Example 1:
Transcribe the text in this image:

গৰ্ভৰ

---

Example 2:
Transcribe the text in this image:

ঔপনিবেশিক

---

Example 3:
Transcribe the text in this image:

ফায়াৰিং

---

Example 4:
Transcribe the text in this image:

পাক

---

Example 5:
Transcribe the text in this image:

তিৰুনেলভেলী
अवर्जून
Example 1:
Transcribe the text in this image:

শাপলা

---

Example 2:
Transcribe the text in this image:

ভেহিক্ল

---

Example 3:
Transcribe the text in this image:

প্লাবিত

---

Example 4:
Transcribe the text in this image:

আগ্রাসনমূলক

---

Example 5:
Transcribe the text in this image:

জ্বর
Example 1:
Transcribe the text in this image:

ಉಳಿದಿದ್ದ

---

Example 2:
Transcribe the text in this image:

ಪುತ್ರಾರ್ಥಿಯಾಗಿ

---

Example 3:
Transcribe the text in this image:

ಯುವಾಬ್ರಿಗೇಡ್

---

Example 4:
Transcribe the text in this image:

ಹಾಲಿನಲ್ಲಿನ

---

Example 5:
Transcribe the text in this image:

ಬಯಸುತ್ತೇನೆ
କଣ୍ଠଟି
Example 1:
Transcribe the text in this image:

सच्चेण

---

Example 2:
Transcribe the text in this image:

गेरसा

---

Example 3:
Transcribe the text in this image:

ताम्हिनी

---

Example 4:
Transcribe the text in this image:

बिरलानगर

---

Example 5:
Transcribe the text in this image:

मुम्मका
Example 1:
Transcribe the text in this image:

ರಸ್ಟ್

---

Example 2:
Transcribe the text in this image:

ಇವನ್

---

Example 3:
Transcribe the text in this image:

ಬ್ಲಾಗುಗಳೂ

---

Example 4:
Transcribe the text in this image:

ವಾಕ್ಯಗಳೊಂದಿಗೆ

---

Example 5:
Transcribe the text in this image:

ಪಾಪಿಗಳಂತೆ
● ● ● ● ●
▸ **Activity**
Each record is to be retyped exactly as it appears.

▸ **Written solution**
Example 1:
Transcribe the text in this image:

গৰ্ভৰ

---

Example 2:
Transcribe the text in this image:

ঔপনিবেশিক

---

Example 3:
Transcribe the text in this image:

ফায়াৰিং

---

Example 4:
Transcribe the text in this image:

পাক

---

Example 5:
Transcribe the text in this image:

তিৰুনেলভেলী
अवर्जून
Example 1:
Transcribe the text in this image:

শাপলা

---

Example 2:
Transcribe the text in this image:

ভেহিক্ল

---

Example 3:
Transcribe the text in this image:

প্লাবিত

---

Example 4:
Transcribe the text in this image:

আগ্রাসনমূলক

---

Example 5:
Transcribe the text in this image:

জ্বর
Example 1:
Transcribe the text in this image:

ಉಳಿದಿದ್ದ

---

Example 2:
Transcribe the text in this image:

ಪುತ್ರಾರ್ಥಿಯಾಗಿ

---

Example 3:
Transcribe the text in this image:

ಯುವಾಬ್ರಿಗೇಡ್

---

Example 4:
Transcribe the text in this image:

ಹಾಲಿನಲ್ಲಿನ

---

Example 5:
Transcribe the text in this image:

ಬಯಸುತ್ತೇನೆ
କଣ୍ଠଟି
Example 1:
Transcribe the text in this image:

सच्चेण

---

Example 2:
Transcribe the text in this image:

गेरसा

---

Example 3:
Transcribe the text in this image:

ताम्हिनी

---

Example 4:
Transcribe the text in this image:

बिरलानगर

---

Example 5:
Transcribe the text in this image:

मुम्मका
Example 1:
Transcribe the text in this image:

ರಸ್ಟ್

---

Example 2:
Transcribe the text in this image:

ಇವನ್

---

Example 3:
Transcribe the text in this image:

ಬ್ಲಾಗುಗಳೂ

---

Example 4:
Transcribe the text in this image:

ವಾಕ್ಯಗಳೊಂದಿಗೆ

---

Example 5:
Transcribe the text in this image:

ಪಾಪಿಗಳಂತೆ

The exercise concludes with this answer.